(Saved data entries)
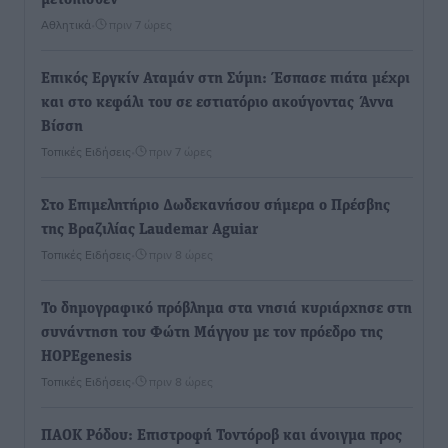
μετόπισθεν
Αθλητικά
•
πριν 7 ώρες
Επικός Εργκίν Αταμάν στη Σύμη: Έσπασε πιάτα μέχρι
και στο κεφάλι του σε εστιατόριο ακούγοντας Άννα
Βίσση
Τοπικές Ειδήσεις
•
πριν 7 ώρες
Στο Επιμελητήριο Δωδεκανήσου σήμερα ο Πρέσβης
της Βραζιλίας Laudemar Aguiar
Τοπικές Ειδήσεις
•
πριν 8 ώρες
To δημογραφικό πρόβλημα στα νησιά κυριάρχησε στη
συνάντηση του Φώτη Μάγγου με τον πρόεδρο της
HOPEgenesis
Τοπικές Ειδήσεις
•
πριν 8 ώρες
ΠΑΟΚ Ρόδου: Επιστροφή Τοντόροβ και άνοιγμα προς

What you will do ->
This task calls for an exact copy of the data above, without pictures.

Exercise output ->
μετόπισθεν
Αθλητικά
•
πριν 7 ώρες
Επικός Εργκίν Αταμάν στη Σύμη: Έσπασε πιάτα μέχρι
και στο κεφάλι του σε εστιατόριο ακούγοντας Άννα
Βίσση
Τοπικές Ειδήσεις
•
πριν 7 ώρες
Στο Επιμελητήριο Δωδεκανήσου σήμερα ο Πρέσβης
της Βραζιλίας Laudemar Aguiar
Τοπικές Ειδήσεις
•
πριν 8 ώρες
To δημογραφικό πρόβλημα στα νησιά κυριάρχησε στη
συνάντηση του Φώτη Μάγγου με τον πρόεδρο της
HOPEgenesis
Τοπικές Ειδήσεις
•
πριν 8 ώρες
ΠΑΟΚ Ρόδου: Επιστροφή Τοντόροβ και άνοιγμα προς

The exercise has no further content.